By Lawrence Hurley and David Morgan
WASHINGTON (Reuters) – Former President Donald Trump launched on Saturday a sustained attack on President Joe Biden’s handling of the retreat of U.S. forces from Afghanistan, which he called “the greatest foreign policy humiliation” in U.S. history.
Trump, a Republican who has dangled the possibility of running again for president in 2024, has repeatedly blamed Biden, a Democrat, for Afghanistan’s fall to the Islamist militant Taliban, even though the U.S. withdrawal that triggered the collapse was negotiated by his own administration.

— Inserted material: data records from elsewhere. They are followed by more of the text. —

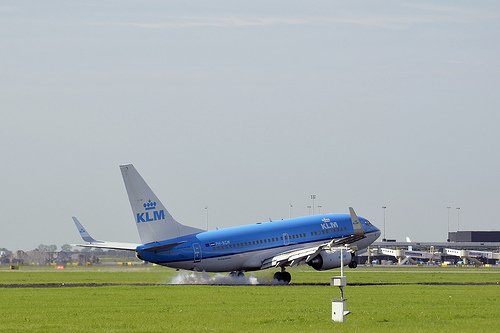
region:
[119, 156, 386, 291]
blue and white plane on green grass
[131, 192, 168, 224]
crown logo with KLM on tail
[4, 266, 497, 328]
field covered in green grass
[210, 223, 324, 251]
Lots of windows on plane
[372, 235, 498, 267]
vehicles in distance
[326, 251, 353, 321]
white object in green grass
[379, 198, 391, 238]
light poles in distance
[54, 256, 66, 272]
orange object in distance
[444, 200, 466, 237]
Two light poles together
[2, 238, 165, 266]
Trees in the distance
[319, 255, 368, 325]
Light on white box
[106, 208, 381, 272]
Blue and white airplane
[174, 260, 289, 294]
Smoke coming from bottom of plane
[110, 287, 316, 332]
Manicured green grass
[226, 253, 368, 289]
Plane with landing gear down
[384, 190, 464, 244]
Lamp posts above airport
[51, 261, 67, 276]
Red sign on ground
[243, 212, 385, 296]
Blue and white plane taking off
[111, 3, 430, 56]
Wispy white clouds in sky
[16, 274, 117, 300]
Airport runway surrounded by grass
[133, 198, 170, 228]
blue letters on airplane tail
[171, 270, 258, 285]
smoke for tires while landing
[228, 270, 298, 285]
landing gears in down position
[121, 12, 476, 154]
very few white clouds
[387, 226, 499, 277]
airport terminal in the distance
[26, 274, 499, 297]
airplane landing strip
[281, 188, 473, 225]
lights at the terminal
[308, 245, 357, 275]
airplane motor under wing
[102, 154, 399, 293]
blue and white airplane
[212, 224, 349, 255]
windows on side of airplane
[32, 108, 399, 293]
A white and blue airplane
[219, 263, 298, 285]
The wheels on the airplane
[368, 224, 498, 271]
an airport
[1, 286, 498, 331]
A large grassy field in the runway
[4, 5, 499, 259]
A clear blue sky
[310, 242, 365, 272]
engine on the right wing of the plane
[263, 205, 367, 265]
The right wing of the plane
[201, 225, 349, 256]
passenger windows on the plane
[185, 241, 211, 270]
rear door on the plane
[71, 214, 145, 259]
left wing of the plane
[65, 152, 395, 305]
plane on airport runway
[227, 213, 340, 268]
blue and white body of plane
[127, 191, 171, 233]
logo on white tail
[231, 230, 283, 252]
windows on side of plane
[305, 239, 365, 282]
jet engine under wing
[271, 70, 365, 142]
pale blue of daytime sky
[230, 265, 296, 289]
wheels of landing gear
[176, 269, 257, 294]
white cloud over runway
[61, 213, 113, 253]
upturned tip of wing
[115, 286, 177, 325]
green grass along runway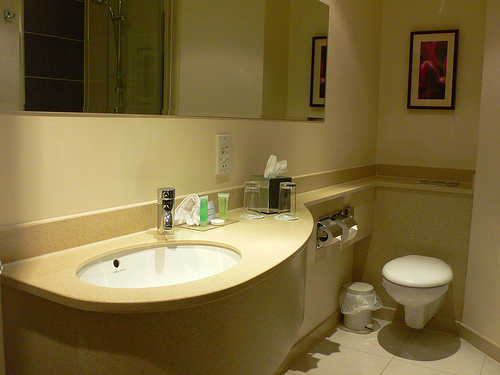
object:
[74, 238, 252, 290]
sink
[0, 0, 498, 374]
bathroom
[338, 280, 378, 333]
trash can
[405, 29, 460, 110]
frame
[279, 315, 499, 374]
floor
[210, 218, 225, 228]
soap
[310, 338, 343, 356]
shadows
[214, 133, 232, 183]
outlet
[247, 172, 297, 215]
box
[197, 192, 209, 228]
shampoo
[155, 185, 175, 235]
faucet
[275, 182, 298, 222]
cup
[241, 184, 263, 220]
cup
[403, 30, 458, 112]
picture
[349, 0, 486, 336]
wall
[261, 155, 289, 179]
tissues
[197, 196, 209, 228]
bottle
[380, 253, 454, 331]
toilet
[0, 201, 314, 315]
counter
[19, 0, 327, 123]
mirror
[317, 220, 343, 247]
paper roll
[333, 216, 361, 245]
paper roll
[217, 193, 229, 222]
hand wash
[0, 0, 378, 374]
wall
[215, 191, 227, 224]
bottle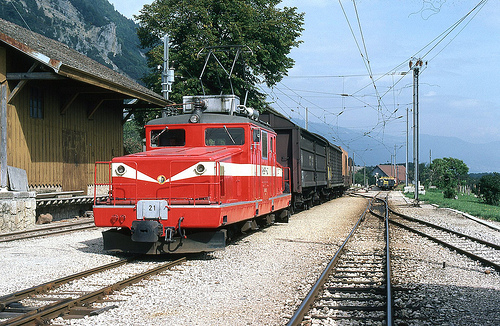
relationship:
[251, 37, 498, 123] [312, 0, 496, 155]
clouds in sky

“Biden’s botched exit from Afghanistan is the most astonishing display of gross incompetence by a nation’s leader, perhaps at any time,” Trump said at a boisterous rally packed with his supporters near Cullman, Alabama.
Taliban leaders are trying to hammer out a new government after their forces swept across the country as U.S.-led forces pulled out after two decades, with the Western-backed government and military crumbling.
For his part, Biden has criticized the Afghan military for refusing to fight, denounced the now-ousted Afghan government and declared he inherited a bad withdrawal agreement from Trump.
At the rally, Trump blamed the situation on Biden not having followed the plan his administration came up with and bemoaned U.S. personnel and equipment being left behind as troops withdrew.
“This is not a withdrawal. This was a total a surrender,” he said.
Trump said the Taliban, with whom he had negotiated, respected him. He suggested the quick takeover of Afghanistan would not have happened if he was still in office.
“We could have gotten out with honor,” Trump added. “We should have gotten out with honor. And instead we got out with the exact opposite of honor.”